• Description of the task: Can you give the records below as a Markdown table with the columns Row and Line, numbering each non-blank line in order and leaving out the blank lines?

··· Exercise input ···

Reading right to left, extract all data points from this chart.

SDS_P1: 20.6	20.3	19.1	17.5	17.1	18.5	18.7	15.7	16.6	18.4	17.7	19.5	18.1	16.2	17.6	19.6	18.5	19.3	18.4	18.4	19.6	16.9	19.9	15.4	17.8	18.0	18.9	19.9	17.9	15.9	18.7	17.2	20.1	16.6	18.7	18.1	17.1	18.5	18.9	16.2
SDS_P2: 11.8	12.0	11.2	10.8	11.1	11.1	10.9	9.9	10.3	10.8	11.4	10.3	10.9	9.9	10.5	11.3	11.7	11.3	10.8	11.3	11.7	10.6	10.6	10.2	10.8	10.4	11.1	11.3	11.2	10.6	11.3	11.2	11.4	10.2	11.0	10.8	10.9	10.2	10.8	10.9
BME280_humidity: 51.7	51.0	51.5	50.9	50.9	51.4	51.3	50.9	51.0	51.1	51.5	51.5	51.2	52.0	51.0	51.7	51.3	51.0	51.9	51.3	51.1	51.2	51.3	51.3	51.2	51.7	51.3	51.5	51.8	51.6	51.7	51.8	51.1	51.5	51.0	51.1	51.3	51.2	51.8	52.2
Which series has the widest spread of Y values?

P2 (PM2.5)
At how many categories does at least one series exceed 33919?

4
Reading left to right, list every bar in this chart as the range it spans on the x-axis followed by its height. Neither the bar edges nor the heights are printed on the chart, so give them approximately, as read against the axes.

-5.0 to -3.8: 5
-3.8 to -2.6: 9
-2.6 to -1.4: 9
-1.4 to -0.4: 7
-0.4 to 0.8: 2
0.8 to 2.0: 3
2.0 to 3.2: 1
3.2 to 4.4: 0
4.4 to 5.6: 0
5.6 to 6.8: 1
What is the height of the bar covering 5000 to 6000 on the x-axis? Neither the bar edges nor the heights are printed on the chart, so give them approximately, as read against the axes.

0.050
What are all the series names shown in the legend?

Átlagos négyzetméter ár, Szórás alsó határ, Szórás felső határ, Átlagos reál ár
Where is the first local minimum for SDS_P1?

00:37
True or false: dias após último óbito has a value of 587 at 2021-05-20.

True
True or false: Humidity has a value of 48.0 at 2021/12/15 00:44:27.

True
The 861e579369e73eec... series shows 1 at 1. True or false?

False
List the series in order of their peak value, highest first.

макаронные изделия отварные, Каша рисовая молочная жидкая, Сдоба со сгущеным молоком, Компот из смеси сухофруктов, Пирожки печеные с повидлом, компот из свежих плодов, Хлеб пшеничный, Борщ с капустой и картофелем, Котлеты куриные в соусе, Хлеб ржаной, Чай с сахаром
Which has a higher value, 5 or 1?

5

···

• Your response:
| Row | Line |
|---|---|
| 1 | Reading right to left, extract all data points from this chart. |
| 2 | SDS_P1: 20.6	20.3	19.1	17.5	17.1	18.5	18.7	15.7	16.6	18.4	17.7	19.5	18.1	16.2	17.6	19.6	18.5	19.3	18.4	18.4	19.6	16.9	19.9	15.4	17.8	18.0	18.9	19.9	17.9	15.9	18.7	17.2	20.1	16.6	18.7	18.1	17.1	18.5	18.9	16.2 |
| 3 | SDS_P2: 11.8	12.0	11.2	10.8	11.1	11.1	10.9	9.9	10.3	10.8	11.4	10.3	10.9	9.9	10.5	11.3	11.7	11.3	10.8	11.3	11.7	10.6	10.6	10.2	10.8	10.4	11.1	11.3	11.2	10.6	11.3	11.2	11.4	10.2	11.0	10.8	10.9	10.2	10.8	10.9 |
| 4 | BME280_humidity: 51.7	51.0	51.5	50.9	50.9	51.4	51.3	50.9	51.0	51.1	51.5	51.5	51.2	52.0	51.0	51.7	51.3	51.0	51.9	51.3	51.1	51.2	51.3	51.3	51.2	51.7	51.3	51.5	51.8	51.6	51.7	51.8	51.1	51.5	51.0	51.1	51.3	51.2	51.8	52.2 |
| 5 | Which series has the widest spread of Y values? |
| 6 | P2 (PM2.5) |
| 7 | At how many categories does at least one series exceed 33919? |
| 8 | 4 |
| 9 | Reading left to right, list every bar in this chart as the range it spans on the x-axis followed by its height. Neither the bar edges nor the heights are printed on the chart, so give them approximately, as read against the axes. |
| 10 | -5.0 to -3.8: 5 |
| 11 | -3.8 to -2.6: 9 |
| 12 | -2.6 to -1.4: 9 |
| 13 | -1.4 to -0.4: 7 |
| 14 | -0.4 to 0.8: 2 |
| 15 | 0.8 to 2.0: 3 |
| 16 | 2.0 to 3.2: 1 |
| 17 | 3.2 to 4.4: 0 |
| 18 | 4.4 to 5.6: 0 |
| 19 | 5.6 to 6.8: 1 |
| 20 | What is the height of the bar covering 5000 to 6000 on the x-axis? Neither the bar edges nor the heights are printed on the chart, so give them approximately, as read against the axes. |
| 21 | 0.050 |
| 22 | What are all the series names shown in the legend? |
| 23 | Átlagos négyzetméter ár, Szórás alsó határ, Szórás felső határ, Átlagos reál ár |
| 24 | Where is the first local minimum for SDS_P1? |
| 25 | 00:37 |
| 26 | True or false: dias após último óbito has a value of 587 at 2021-05-20. |
| 27 | True |
| 28 | True or false: Humidity has a value of 48.0 at 2021/12/15 00:44:27. |
| 29 | True |
| 30 | The 861e579369e73eec... series shows 1 at 1. True or false? |
| 31 | False |
| 32 | List the series in order of their peak value, highest first. |
| 33 | макаронные изделия отварные, Каша рисовая молочная жидкая, Сдоба со сгущеным молоком, Компот из смеси сухофруктов, Пирожки печеные с повидлом, компот из свежих плодов, Хлеб пшеничный, Борщ с капустой и картофелем, Котлеты куриные в соусе, Хлеб ржаной, Чай с сахаром |
| 34 | Which has a higher value, 5 or 1? |
| 35 | 5 |